Japan has had a long and protracted economic crawl over the last 15 years. It has not really followed any norms of current taught economic theory. In economics there are certain rules we look to embrace, otherwise we have little founding on which to base arguments and theories. One such rule is that all business managers aim to maximise profit, but Richard Koo has a theory (based on acute observations made over the last 15 years in Japan) that these rules of engagement are being broken in this current economic climate.
Normal recessions will be brought about due to an overproduction of something, the tightening of monetary policy or inflationary pressure. But in this instance this is not the case. He suggests that this is a not a normal recession, but instead a new disease. He calls it a Balance Sheet recession. This is when business managers are looking to minimise debt instead of maximising profits.
Normally when interest rates are low, business managers will look to borrow money so that they can invest and grow sales. However Richard Koo suggests that although the current interest rates are low business managers are not looking to borrow more money, but are instead paying down debt.
He argues there are two forms of bankruptcy. You can be bankrupt without cashflow or with cashflow. If you have no cashflow and your balance sheet is ‘underwater’ you go out of business. Simple… However, if you are bankrupt with cashflow, the best for all stakeholders in the company, from shareholders to workers, is to use this cashflow to pay down debt. The idea being that if you can reduce this debt over a few years, then the company can work its way out of this liquidity issue and re-emerge to trade normally once more. This is the right thing to do at a micro level, but Richard Koo asks us to look at the macro level.
In the ‘assumed economy’, bank deposits are used by the financial sector to loan to other business to generate further sales and profits. However, if your balance sheets are in jepordy then business will not look to take on further loans but instead pay down debt. If all business are looking to pay down debt, and thus are not borrowing nor spending then affects are protracted.

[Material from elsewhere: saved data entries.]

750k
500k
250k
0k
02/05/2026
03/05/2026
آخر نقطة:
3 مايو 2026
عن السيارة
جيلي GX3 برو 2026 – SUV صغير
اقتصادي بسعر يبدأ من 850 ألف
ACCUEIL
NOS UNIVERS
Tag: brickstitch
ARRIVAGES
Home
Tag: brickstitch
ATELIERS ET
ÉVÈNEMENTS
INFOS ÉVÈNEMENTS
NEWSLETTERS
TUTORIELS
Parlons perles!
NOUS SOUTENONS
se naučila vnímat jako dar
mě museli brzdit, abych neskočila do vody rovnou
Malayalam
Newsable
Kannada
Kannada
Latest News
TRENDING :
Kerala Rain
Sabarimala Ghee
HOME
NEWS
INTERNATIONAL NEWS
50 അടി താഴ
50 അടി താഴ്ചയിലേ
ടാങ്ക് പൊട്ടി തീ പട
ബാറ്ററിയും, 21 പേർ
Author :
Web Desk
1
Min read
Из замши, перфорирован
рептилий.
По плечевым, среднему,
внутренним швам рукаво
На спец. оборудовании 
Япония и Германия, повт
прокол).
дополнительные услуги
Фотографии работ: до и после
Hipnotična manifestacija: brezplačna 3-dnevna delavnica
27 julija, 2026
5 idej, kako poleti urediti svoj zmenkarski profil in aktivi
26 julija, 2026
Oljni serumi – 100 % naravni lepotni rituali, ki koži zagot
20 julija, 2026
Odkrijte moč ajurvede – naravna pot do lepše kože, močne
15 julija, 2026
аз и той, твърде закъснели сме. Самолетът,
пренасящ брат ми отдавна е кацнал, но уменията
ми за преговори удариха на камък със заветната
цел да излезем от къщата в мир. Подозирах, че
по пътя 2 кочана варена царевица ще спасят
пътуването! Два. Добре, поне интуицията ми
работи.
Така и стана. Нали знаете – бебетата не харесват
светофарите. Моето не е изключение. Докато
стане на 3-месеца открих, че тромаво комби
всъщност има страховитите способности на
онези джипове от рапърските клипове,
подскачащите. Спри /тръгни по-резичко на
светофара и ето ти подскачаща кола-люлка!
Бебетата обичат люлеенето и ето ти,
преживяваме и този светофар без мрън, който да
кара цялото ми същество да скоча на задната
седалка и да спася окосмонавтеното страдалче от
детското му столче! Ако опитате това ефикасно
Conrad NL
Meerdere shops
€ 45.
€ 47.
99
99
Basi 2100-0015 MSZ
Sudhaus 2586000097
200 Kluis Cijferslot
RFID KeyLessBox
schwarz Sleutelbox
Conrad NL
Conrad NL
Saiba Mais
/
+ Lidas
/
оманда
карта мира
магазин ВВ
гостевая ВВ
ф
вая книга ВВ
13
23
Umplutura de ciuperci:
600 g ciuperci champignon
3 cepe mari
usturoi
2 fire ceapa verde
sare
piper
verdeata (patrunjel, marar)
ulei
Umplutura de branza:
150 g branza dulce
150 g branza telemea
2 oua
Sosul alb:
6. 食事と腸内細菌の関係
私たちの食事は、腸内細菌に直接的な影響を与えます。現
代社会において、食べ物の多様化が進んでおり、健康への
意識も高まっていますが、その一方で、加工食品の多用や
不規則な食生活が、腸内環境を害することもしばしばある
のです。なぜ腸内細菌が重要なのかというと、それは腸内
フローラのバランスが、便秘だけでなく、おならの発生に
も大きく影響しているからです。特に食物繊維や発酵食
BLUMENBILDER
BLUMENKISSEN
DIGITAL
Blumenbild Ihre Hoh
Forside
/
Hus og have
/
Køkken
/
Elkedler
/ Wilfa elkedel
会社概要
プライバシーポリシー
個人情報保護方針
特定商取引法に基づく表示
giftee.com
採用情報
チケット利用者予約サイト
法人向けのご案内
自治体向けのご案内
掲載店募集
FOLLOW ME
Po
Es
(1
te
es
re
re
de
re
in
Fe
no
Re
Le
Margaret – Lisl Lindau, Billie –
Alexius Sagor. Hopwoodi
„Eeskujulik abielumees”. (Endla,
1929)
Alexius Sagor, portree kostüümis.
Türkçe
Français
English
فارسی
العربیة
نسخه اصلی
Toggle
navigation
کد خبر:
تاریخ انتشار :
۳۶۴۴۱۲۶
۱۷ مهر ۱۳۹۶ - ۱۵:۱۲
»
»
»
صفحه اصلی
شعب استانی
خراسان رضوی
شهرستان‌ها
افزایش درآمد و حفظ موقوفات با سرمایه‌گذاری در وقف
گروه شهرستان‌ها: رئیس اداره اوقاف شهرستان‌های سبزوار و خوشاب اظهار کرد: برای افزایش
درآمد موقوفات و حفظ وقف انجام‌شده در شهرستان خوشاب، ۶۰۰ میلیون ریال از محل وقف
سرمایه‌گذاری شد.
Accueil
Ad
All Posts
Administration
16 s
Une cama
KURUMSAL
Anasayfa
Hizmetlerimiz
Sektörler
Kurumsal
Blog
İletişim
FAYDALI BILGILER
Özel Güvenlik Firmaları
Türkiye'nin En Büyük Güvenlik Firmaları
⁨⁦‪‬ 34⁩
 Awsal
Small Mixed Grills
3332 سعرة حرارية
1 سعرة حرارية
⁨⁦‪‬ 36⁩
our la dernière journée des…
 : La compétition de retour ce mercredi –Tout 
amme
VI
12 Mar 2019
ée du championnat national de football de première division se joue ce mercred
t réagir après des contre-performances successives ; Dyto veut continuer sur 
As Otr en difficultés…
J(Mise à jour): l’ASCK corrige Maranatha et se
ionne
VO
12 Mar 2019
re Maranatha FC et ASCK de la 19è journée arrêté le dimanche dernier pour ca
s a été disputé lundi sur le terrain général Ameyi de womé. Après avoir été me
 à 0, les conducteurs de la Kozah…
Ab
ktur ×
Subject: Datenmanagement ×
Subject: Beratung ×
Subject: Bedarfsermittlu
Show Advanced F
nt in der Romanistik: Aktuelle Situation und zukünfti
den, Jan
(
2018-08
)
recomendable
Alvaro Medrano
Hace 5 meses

He equates this current economic dilema to the Great Depression, and says that this is what has been happening in Japan for 15 years.
He believes that only the opposite of public saving and debt reduction from the government can actually solve this issue. Government borrowing and spending, as in China in 2007, is the only remedy to this ‘pneumonia’.
Are we seeing a returning argument for the role of mixed market economies, and Keynesian Economic Theory?
Some interesting ideas to take into my first economics lectures next year. I swear this is one of the best/worst times to be learning about economics!!!